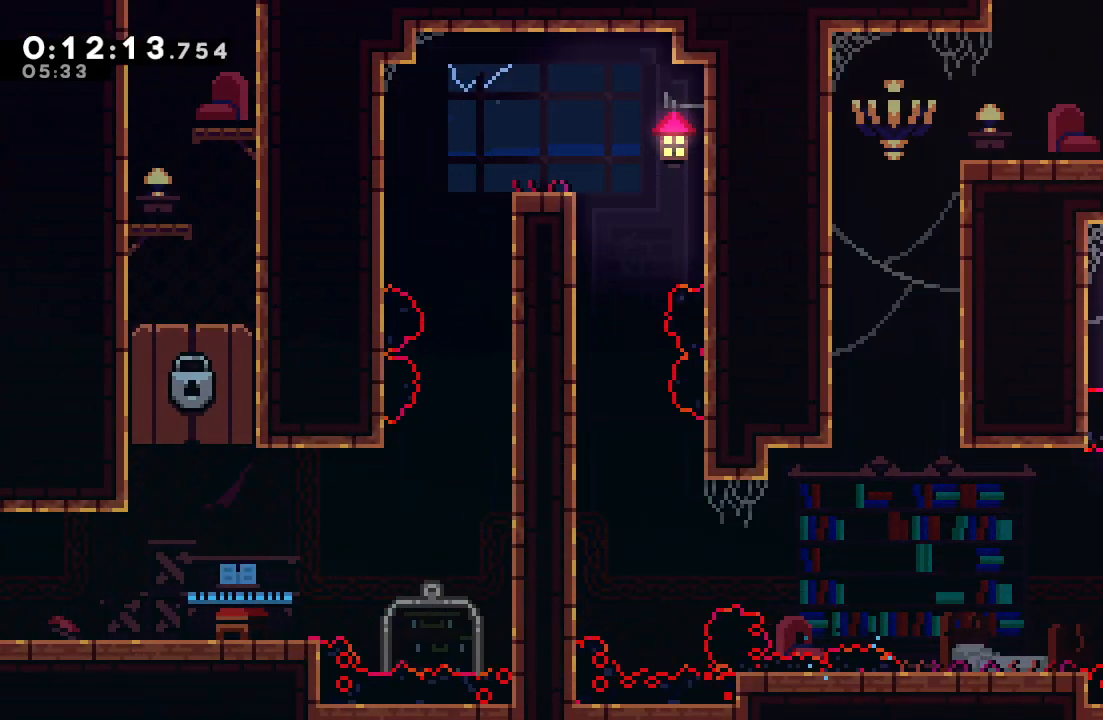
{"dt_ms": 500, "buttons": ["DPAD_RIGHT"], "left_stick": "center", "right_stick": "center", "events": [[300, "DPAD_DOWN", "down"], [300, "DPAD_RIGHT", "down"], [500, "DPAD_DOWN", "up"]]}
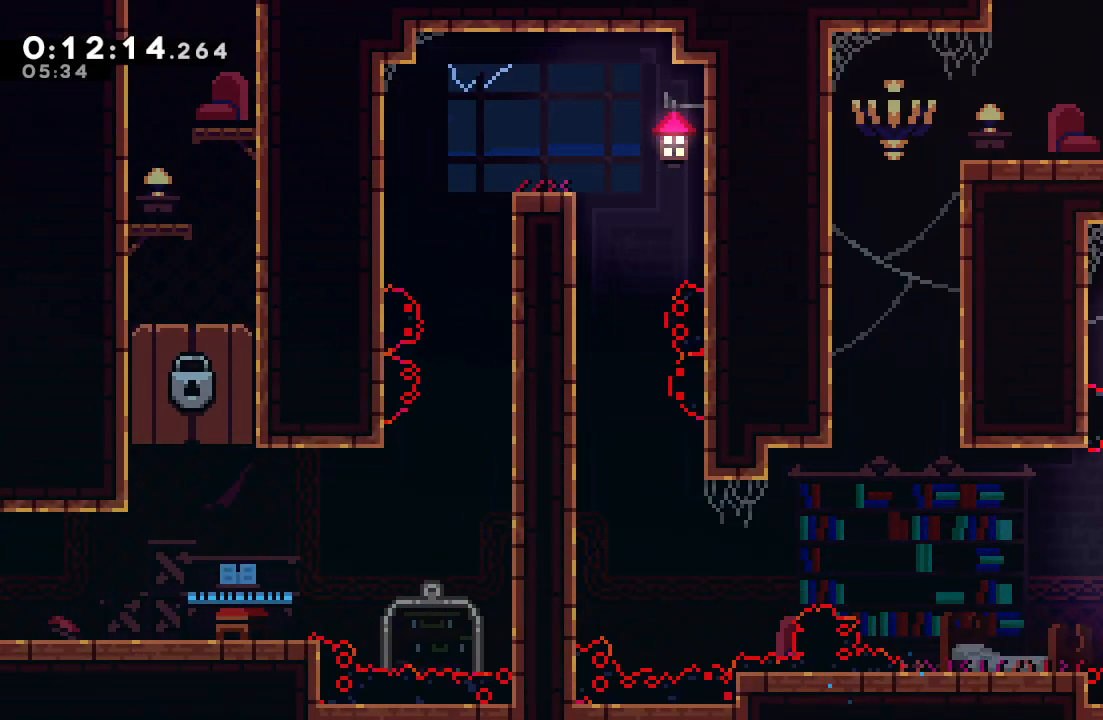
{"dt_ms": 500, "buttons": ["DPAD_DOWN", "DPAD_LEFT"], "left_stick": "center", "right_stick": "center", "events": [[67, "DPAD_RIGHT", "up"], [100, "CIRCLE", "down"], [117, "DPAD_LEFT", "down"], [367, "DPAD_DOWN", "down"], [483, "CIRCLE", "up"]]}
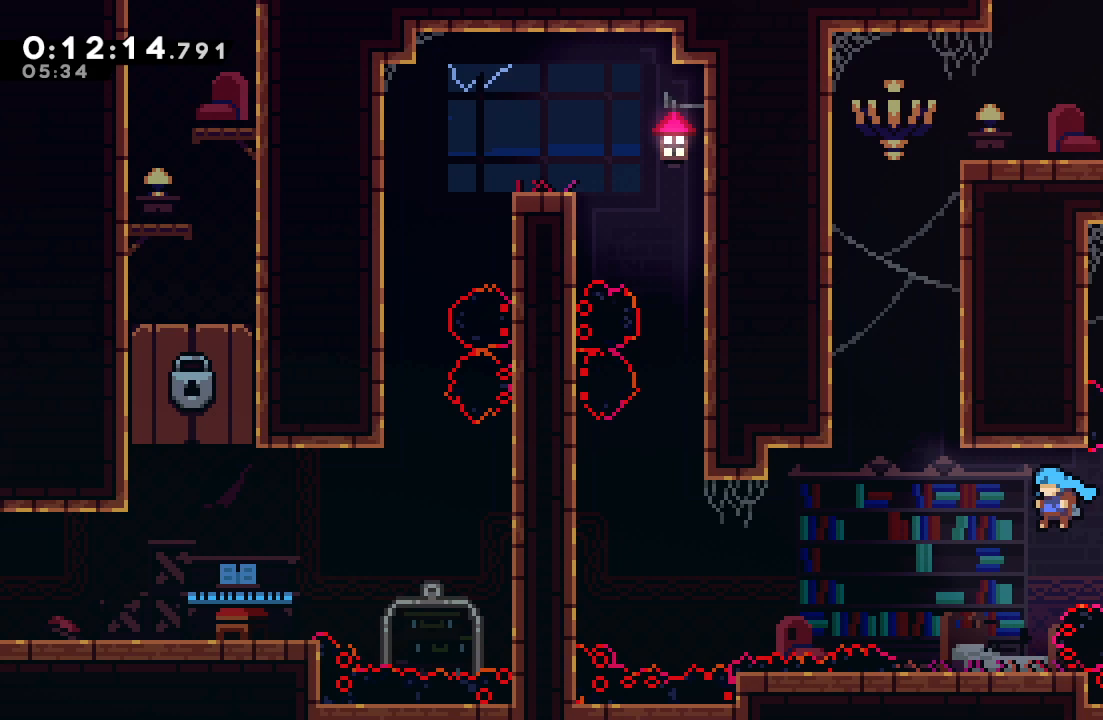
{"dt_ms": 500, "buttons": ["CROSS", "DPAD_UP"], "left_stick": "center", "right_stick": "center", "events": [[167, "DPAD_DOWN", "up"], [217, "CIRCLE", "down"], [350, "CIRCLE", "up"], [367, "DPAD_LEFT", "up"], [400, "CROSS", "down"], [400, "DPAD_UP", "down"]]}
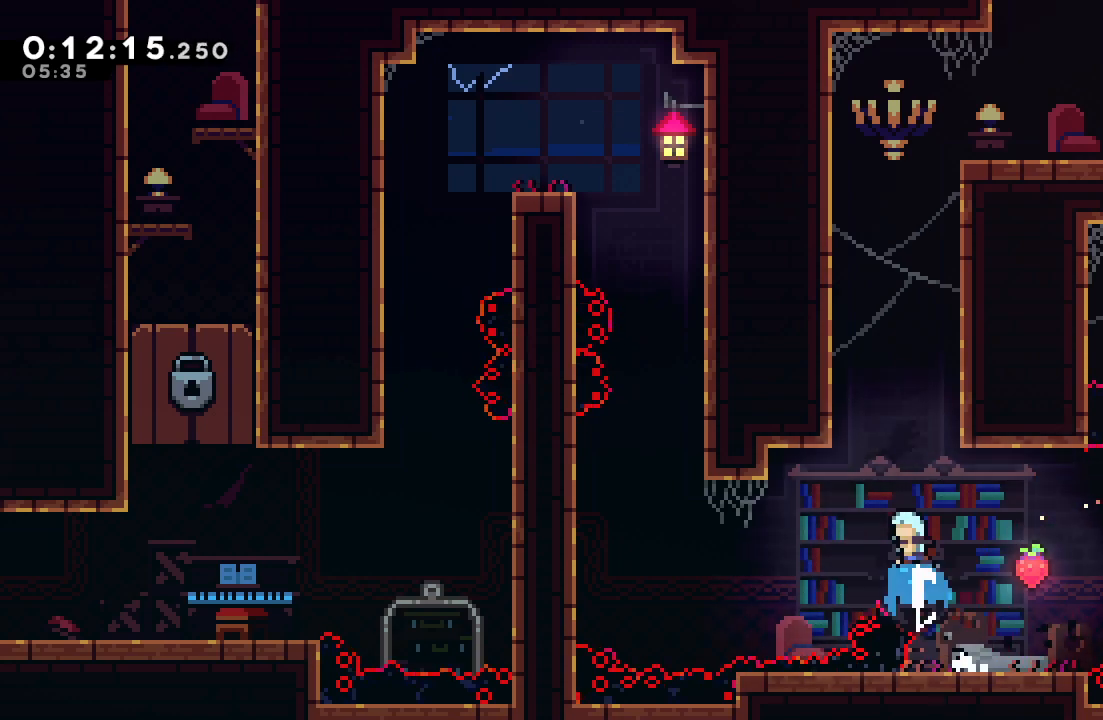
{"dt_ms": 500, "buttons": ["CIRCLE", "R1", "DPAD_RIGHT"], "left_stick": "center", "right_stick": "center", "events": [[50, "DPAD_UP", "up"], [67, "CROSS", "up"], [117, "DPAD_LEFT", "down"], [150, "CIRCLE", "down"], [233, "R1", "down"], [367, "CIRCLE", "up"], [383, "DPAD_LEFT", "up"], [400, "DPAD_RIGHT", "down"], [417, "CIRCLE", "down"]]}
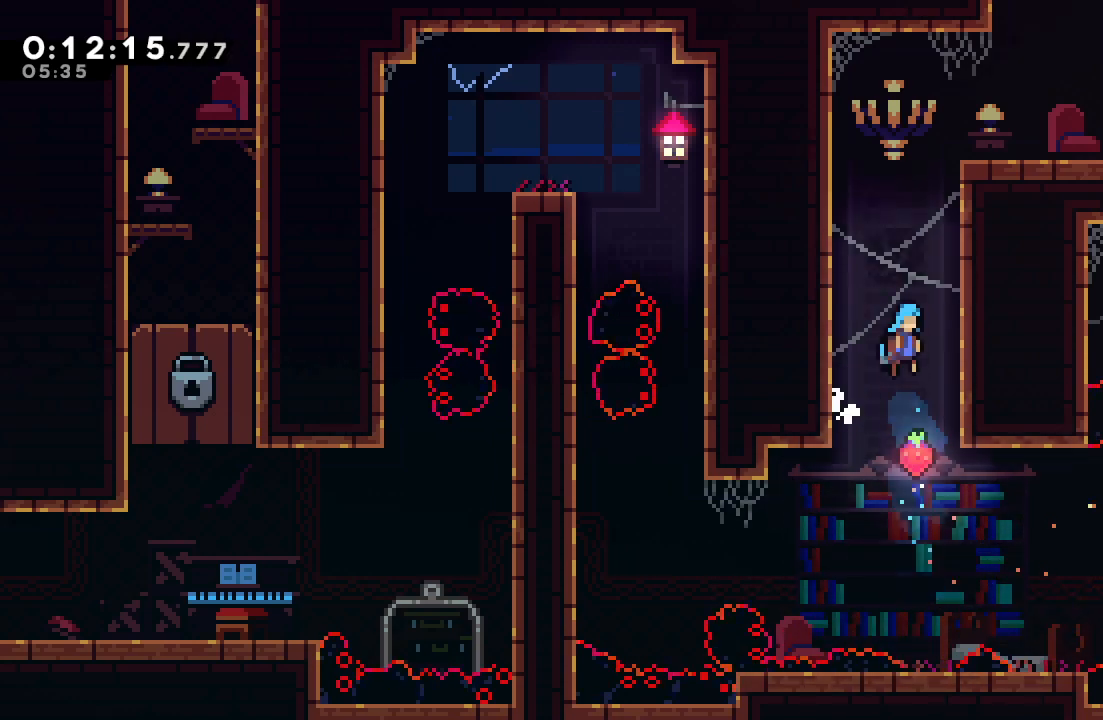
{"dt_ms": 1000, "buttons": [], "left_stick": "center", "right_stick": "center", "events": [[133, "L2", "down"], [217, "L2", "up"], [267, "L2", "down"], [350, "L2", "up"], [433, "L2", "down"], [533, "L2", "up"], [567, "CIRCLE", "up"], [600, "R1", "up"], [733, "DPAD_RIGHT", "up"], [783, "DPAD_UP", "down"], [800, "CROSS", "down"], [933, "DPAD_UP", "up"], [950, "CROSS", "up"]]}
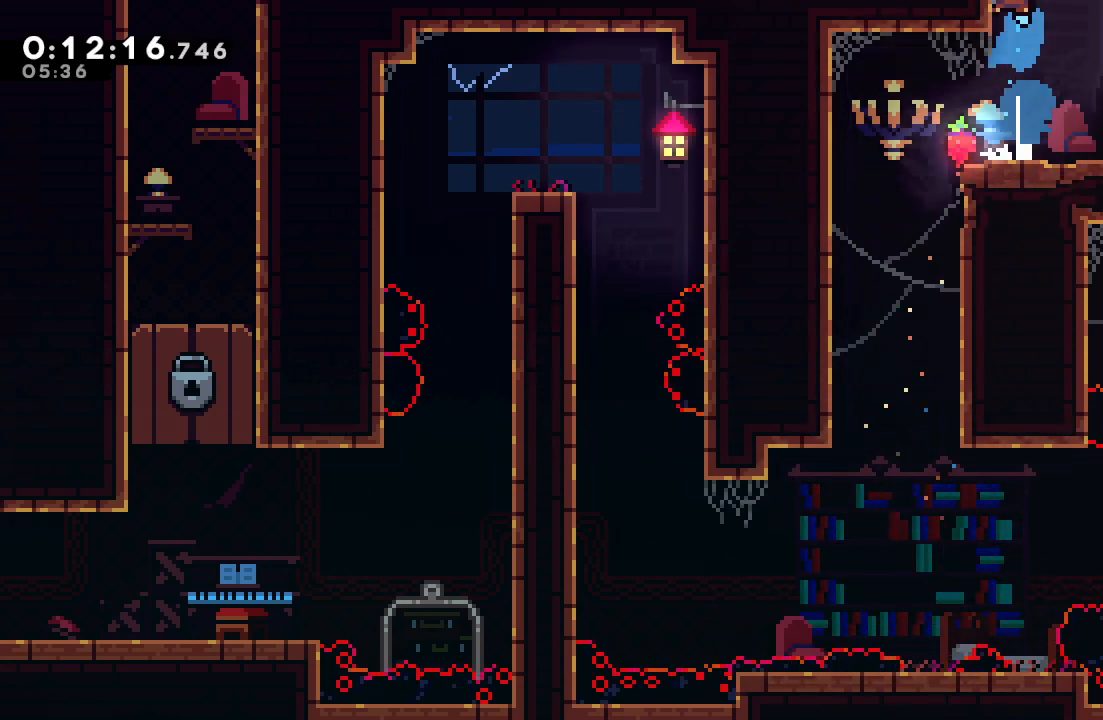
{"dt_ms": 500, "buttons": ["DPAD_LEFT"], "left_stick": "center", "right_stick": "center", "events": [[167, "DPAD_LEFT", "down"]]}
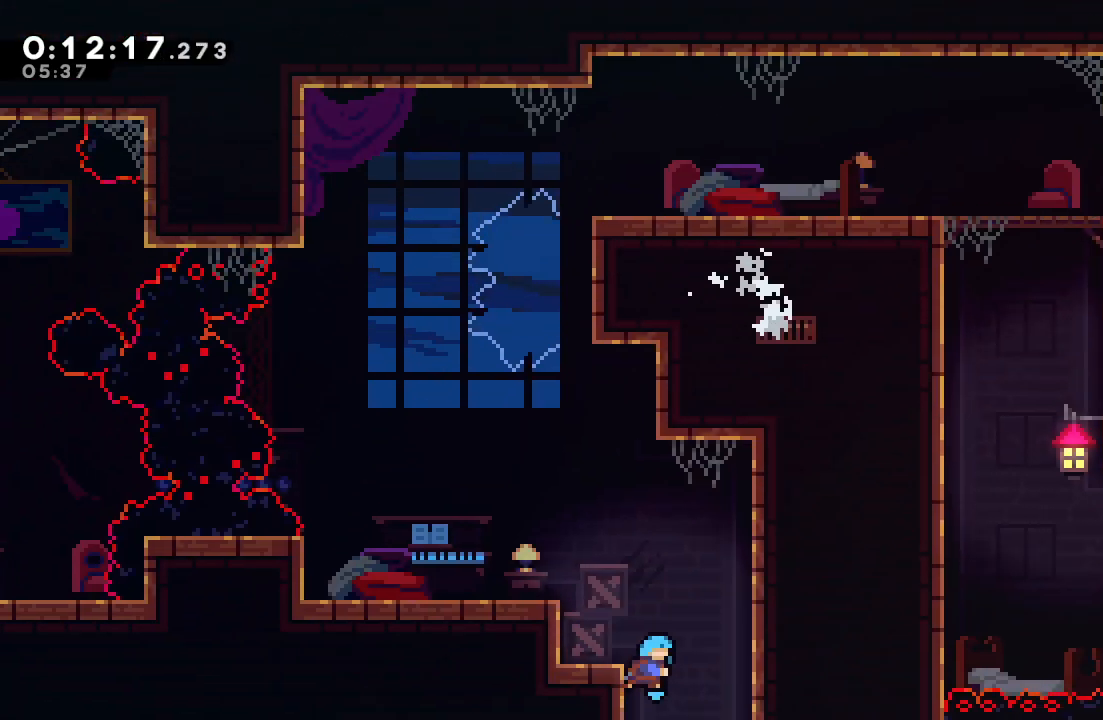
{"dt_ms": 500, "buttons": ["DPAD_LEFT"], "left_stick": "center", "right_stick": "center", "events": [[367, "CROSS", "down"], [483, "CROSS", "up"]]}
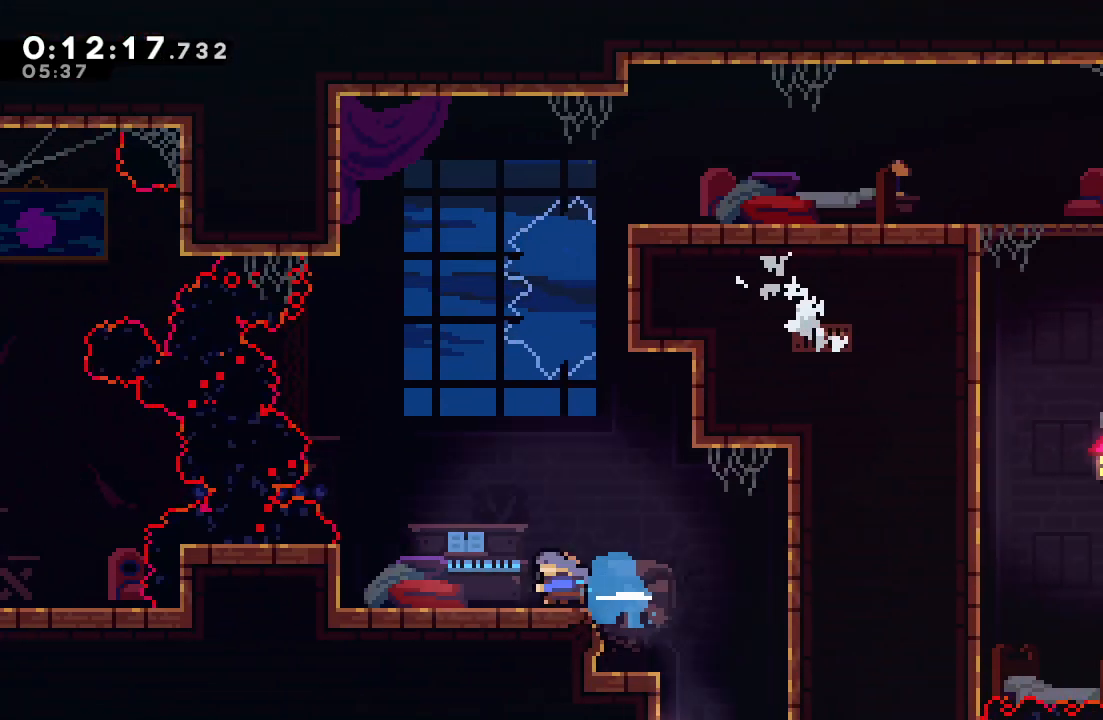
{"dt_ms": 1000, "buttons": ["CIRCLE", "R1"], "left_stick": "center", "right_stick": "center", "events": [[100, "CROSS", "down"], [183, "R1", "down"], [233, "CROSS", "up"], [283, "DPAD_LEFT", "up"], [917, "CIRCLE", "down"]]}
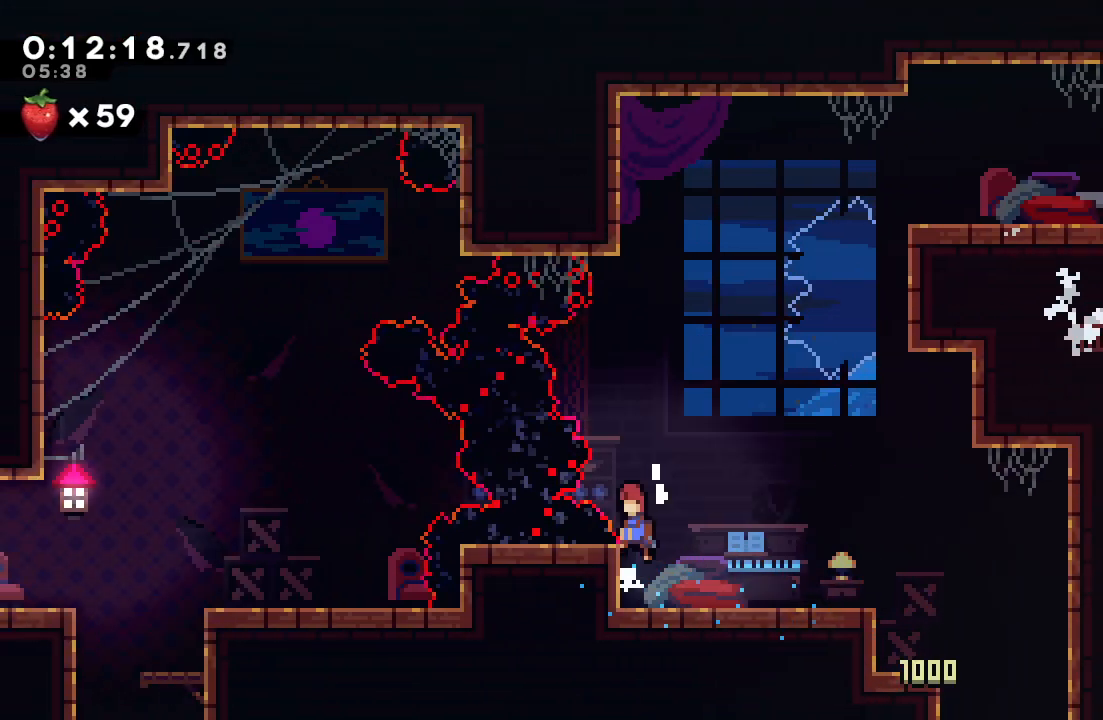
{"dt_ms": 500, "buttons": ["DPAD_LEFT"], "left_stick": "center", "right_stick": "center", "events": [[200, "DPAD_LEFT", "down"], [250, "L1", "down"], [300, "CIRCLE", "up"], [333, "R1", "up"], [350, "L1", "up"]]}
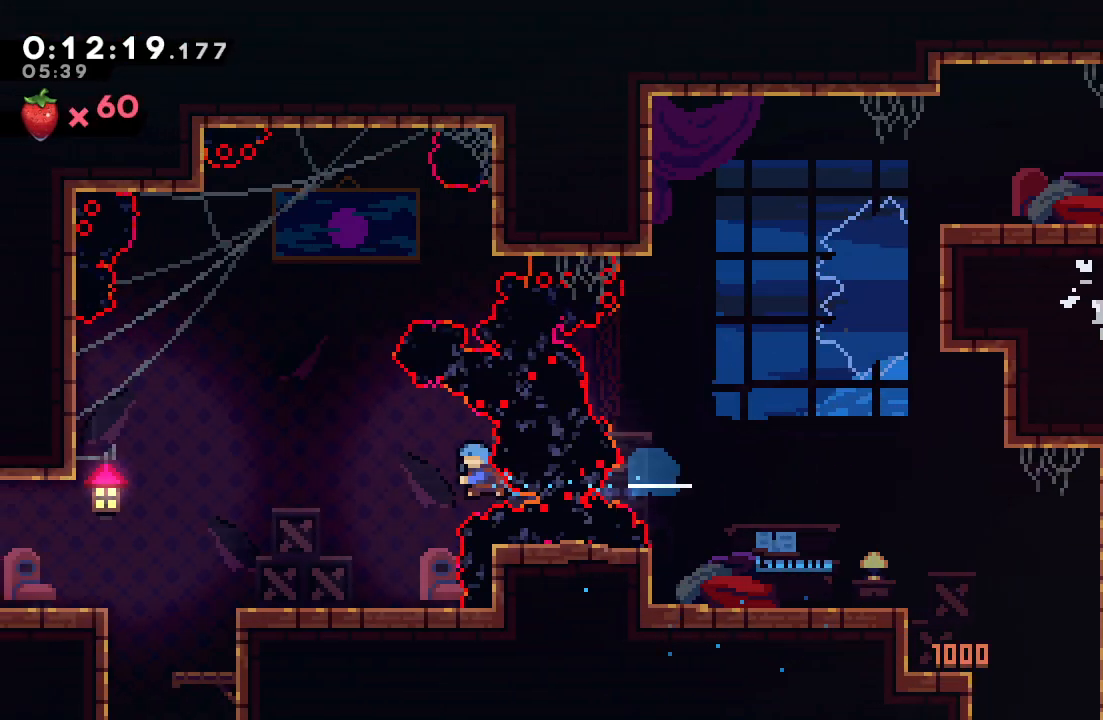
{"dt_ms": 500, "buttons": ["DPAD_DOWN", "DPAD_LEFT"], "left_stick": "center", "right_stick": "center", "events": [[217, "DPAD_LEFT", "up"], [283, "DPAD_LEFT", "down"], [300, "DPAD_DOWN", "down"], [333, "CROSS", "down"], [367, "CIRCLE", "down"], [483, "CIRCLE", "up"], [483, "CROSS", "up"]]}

********

#### Try it:
Once the pictures are set aside, copy the remaining text of every entry exactly.

#### Result of this exercise:
{"dt_ms": 500, "buttons": ["DPAD_RIGHT"], "left_stick": "center", "right_stick": "center", "events": [[300, "DPAD_DOWN", "down"], [300, "DPAD_RIGHT", "down"], [500, "DPAD_DOWN", "up"]]}
{"dt_ms": 500, "buttons": ["DPAD_DOWN", "DPAD_LEFT"], "left_stick": "center", "right_stick": "center", "events": [[67, "DPAD_RIGHT", "up"], [100, "CIRCLE", "down"], [117, "DPAD_LEFT", "down"], [367, "DPAD_DOWN", "down"], [483, "CIRCLE", "up"]]}
{"dt_ms": 500, "buttons": ["CROSS", "DPAD_UP"], "left_stick": "center", "right_stick": "center", "events": [[167, "DPAD_DOWN", "up"], [217, "CIRCLE", "down"], [350, "CIRCLE", "up"], [367, "DPAD_LEFT", "up"], [400, "CROSS", "down"], [400, "DPAD_UP", "down"]]}
{"dt_ms": 500, "buttons": ["CIRCLE", "R1", "DPAD_RIGHT"], "left_stick": "center", "right_stick": "center", "events": [[50, "DPAD_UP", "up"], [67, "CROSS", "up"], [117, "DPAD_LEFT", "down"], [150, "CIRCLE", "down"], [233, "R1", "down"], [367, "CIRCLE", "up"], [383, "DPAD_LEFT", "up"], [400, "DPAD_RIGHT", "down"], [417, "CIRCLE", "down"]]}
{"dt_ms": 1000, "buttons": [], "left_stick": "center", "right_stick": "center", "events": [[133, "L2", "down"], [217, "L2", "up"], [267, "L2", "down"], [350, "L2", "up"], [433, "L2", "down"], [533, "L2", "up"], [567, "CIRCLE", "up"], [600, "R1", "up"], [733, "DPAD_RIGHT", "up"], [783, "DPAD_UP", "down"], [800, "CROSS", "down"], [933, "DPAD_UP", "up"], [950, "CROSS", "up"]]}
{"dt_ms": 500, "buttons": ["DPAD_LEFT"], "left_stick": "center", "right_stick": "center", "events": [[167, "DPAD_LEFT", "down"]]}
{"dt_ms": 500, "buttons": ["DPAD_LEFT"], "left_stick": "center", "right_stick": "center", "events": [[367, "CROSS", "down"], [483, "CROSS", "up"]]}
{"dt_ms": 1000, "buttons": ["CIRCLE", "R1"], "left_stick": "center", "right_stick": "center", "events": [[100, "CROSS", "down"], [183, "R1", "down"], [233, "CROSS", "up"], [283, "DPAD_LEFT", "up"], [917, "CIRCLE", "down"]]}
{"dt_ms": 500, "buttons": ["DPAD_LEFT"], "left_stick": "center", "right_stick": "center", "events": [[200, "DPAD_LEFT", "down"], [250, "L1", "down"], [300, "CIRCLE", "up"], [333, "R1", "up"], [350, "L1", "up"]]}
{"dt_ms": 500, "buttons": ["DPAD_DOWN", "DPAD_LEFT"], "left_stick": "center", "right_stick": "center", "events": [[217, "DPAD_LEFT", "up"], [283, "DPAD_LEFT", "down"], [300, "DPAD_DOWN", "down"], [333, "CROSS", "down"], [367, "CIRCLE", "down"], [483, "CIRCLE", "up"], [483, "CROSS", "up"]]}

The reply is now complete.